Nouvel épisode dans l’affaire des airbags défaillants du fabriquant japonais Takata ayant provoqué des morts en France. La mort d’une automobiliste le 11 juin à Reims a remis la lumière sur un problème présent dans de nombreux véhicules d’une trentaine de marques, dont Citroën. Des juges d’instruction enquêtent actuellement sur des soupçons de « tromperie aggravée et mise en danger de la vie d’autrui ».
L’information judiciaire a été ouverte le 16 avril pour « pratiques commerciales trompeuses, tromperie aggravée, non-information des acquéreurs d’un produit de sa non-conformité portant sur une qualité substantielle, mise en danger de la vie d’autrui », a détaillé le ministère public français.

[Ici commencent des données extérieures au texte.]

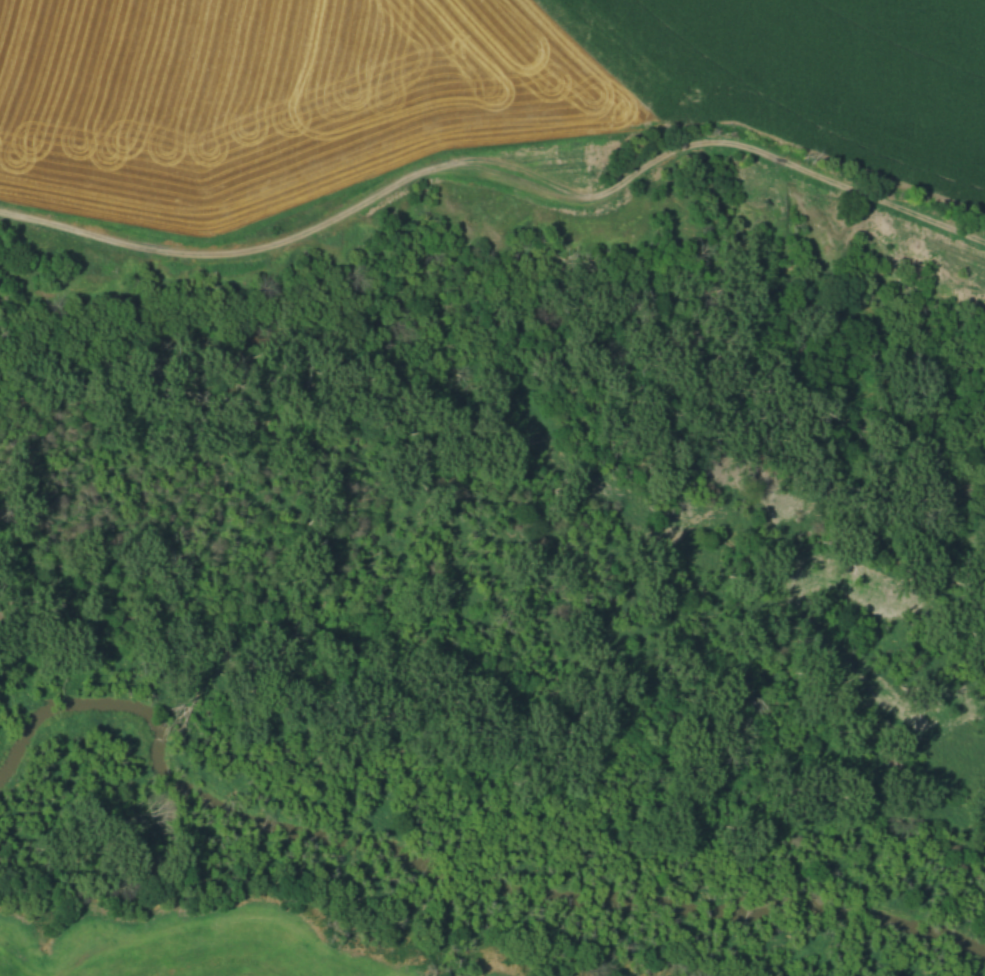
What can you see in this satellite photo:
crop: (808, 76)
crop: (265, 98)
park: (490, 622)
crop: (229, 951)
crop: (5, 971)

Depuis 2014, le scandale industriel de ces airbags défectueux, qui ont provoqué une série de morts, secoue le secteur de l’automobile dans le monde.
À cause d’un gaz qui vieillit mal, ces équipements de sécurité censés protéger les passagers en cas de choc peuvent exploser, notamment dans les climats chauds et humides, en projetant des pièces au visage des conducteurs.

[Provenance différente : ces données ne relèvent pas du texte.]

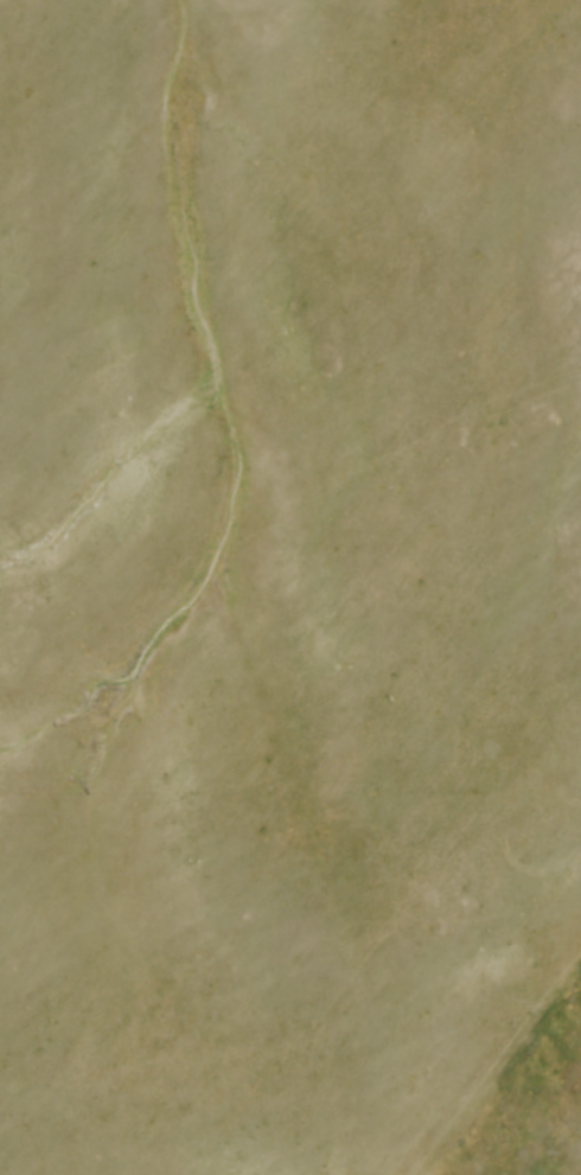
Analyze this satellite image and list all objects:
crop: (285, 575)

De nombreux constructeurs ont dû immobiliser des millions de véhicules à travers la planète, afin de remplacer les airbags défectueux.
En août 2024, rappel des Citroën C3 et DS 3 au Maroc
Au Maroc, Stellantis, propriétaire de la marque Citroën, avait en août 2024 appelé les clients propriétaires des modèles Citroën C3 et DS 3 fabriqués entre 2009 et 2019 à arrêter immédiatement de conduire ces véhicules et à prendre rendez-vous pour un remplacement gratuit des airbags chez l’un des réparateurs agréés.
Le constructeur automobile avait expliqué que « les composants chimiques des airbags Takata peuvent se détériorer au fil du temps, en particulier lorsqu’ils sont exposés à des conditions climatiques chaudes et humides ». En cas de déploiement, « le gonfleur de l’airbag peut se rompre avec une force excessive, pouvant causer des blessures graves ou fatales, dans le pire des cas ».
Stellantis a conclu en informant ses clients « que ses réparateurs ont déjà été approvisionnés avec un nombre suffisant d’airbags pour les remplacer très rapidement ».
L’accident mortel à Reims a conduit, le mardi 17 juin, Citroën à demander l’immobilisation immédiate (un rappel appelé « stop drive ») de toutes les C3 et DS3 en Europe encore équipées de ce type d’équipement dangereux, quelle que soit leur année de production, suivie d’une réparation, après une demande en ce sens du ministre français des Transports, Philippe Tabarot.
En France, Citroën avait lancé une immobilisation de quelque 236.900 modèles C3 et DS3 dans le nord du pays début 2025, après une première campagne au printemps 2024 dans le sud de l’Europe pour certains modèles. La mesure ne concernait pas jusqu’à présent les voitures fabriquées après 2013.
Pour les modèles fabriqués à partir de 2014, un rappel en concession par lettre simple, sans « stop drive », avait été lancé en mai 2025. « Nos analyses ne montraient pas de risque de dégradation au-delà de 2013 », avait précisé un porte-parole de Stellantis. Près d’un tiers des véhicules doivent encore être réparés, selon le constructeur.